Designing a UI when the back-end system consists of dozens (or more) of (micro)services is a challenge. We have separation and autonomy on the back end, but on the front-end this all needs to come back together. ViewModel Composition stops it from turning into a mess of spaghetti code, and prevents simple actions from causing an inefficient torrent of web requests.
Looking for a ViewModel Composition framework? Take a look at the open source ServiceComposer.AspNetCore.
When building systems based on SOA principles service boundaries are a key aspect, if not THE key aspect. If we get service boundaries wrong the end result has the risk to be, in the best case, a distributed monolith, and in the worst one, a complete failure.

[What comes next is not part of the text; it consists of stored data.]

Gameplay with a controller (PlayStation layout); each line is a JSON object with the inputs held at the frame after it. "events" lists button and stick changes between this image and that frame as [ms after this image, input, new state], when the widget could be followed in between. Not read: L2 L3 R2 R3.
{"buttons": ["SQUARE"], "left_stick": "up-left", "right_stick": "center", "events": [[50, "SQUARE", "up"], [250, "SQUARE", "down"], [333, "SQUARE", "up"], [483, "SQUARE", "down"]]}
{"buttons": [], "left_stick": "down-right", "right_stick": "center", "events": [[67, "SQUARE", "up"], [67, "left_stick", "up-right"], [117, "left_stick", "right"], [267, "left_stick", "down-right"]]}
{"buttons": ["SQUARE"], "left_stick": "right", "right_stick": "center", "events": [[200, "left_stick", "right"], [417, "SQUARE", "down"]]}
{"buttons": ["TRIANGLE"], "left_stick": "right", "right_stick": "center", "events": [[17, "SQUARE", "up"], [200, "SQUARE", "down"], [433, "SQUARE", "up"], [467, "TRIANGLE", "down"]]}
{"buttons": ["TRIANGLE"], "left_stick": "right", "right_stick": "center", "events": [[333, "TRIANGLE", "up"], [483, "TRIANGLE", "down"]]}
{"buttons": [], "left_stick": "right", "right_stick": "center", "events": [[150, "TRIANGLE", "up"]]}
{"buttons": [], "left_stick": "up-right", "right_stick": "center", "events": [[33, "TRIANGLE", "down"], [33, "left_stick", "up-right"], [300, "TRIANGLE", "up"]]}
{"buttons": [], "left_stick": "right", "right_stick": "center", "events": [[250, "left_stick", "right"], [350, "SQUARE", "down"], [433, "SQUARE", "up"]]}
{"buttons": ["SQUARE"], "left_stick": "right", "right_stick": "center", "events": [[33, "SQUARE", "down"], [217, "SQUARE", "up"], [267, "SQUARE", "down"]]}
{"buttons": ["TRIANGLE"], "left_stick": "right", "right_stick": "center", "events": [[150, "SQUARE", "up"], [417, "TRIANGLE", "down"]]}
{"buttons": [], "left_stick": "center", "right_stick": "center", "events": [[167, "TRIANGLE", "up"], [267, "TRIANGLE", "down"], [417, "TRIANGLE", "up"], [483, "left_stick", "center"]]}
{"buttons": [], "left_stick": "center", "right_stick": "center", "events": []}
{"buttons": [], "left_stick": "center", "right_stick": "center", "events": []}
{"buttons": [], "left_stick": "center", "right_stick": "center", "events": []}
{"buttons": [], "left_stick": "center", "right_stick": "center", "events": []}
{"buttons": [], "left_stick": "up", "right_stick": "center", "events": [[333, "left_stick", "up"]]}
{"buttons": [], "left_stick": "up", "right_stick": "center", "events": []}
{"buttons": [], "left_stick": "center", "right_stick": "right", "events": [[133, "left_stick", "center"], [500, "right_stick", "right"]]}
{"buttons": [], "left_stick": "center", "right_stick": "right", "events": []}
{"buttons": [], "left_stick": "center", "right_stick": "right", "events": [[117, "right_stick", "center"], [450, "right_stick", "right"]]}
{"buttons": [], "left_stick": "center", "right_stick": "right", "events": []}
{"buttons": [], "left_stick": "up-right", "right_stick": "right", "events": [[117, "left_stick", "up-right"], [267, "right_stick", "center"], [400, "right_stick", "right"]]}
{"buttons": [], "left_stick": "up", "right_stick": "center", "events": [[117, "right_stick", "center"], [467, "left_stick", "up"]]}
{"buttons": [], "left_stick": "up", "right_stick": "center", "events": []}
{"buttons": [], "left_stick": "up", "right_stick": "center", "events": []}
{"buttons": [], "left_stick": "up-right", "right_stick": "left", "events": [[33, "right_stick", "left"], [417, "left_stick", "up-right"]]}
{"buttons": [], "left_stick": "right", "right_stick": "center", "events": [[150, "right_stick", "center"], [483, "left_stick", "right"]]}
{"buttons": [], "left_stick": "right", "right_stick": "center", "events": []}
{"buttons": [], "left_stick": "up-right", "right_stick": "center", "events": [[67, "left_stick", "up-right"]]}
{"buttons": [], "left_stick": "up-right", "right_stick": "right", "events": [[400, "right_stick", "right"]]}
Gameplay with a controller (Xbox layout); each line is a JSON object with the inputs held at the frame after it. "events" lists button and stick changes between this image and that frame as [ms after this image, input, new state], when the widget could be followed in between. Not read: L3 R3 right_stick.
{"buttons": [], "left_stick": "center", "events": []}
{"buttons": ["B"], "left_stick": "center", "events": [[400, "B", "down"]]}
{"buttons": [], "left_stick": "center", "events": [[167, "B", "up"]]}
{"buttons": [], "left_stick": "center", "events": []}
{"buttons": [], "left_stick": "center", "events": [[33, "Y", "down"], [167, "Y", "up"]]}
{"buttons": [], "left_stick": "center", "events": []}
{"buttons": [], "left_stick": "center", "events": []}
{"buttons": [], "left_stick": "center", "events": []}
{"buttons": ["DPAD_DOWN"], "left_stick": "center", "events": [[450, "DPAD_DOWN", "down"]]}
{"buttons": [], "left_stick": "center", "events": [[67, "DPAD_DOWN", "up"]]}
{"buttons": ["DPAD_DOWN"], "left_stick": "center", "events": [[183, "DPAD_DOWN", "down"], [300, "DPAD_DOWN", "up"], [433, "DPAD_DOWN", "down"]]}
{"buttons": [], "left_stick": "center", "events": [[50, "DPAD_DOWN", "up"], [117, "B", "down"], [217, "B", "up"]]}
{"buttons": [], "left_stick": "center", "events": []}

Service boundaries identification is a challenge on its own, it requires a lot of business domain knowledge and a lot of confidence with high level design techniques. Other than that there are technical challenges that might drive the solution design in the wrong direction due to the lack of technical solutions to problems foreseen while defining service boundaries.
The transition from the user mental model, what the domain expert describes, to the service boundaries architectural model in the SOA space raises many different concerns. If domain entities, as described by domain experts, are split among several different services:
- how can we then display to users what they need to visualize?
- when systems need to make decisions how can they “query” data, required to make that decision, stored in many different services?
This type of questions lead systems to be designed using rich events, and not thin ones, in order to share data between services and at the same to share data with cache-like things, such as Elastic Search, to satisfy UI query/visualization needs.
This is the beginning of a road that can only lead to a distributed monolith, where data ownership is a lost concept and every change impacts and breaks the whole system. In such a scenario it’s very easy to blame SOA and the tool set.
ViewModel Composition techniques are designed to address all these concerns. ViewModel Composition brings the separation of concerns, desinged at the back-end, to the front-end.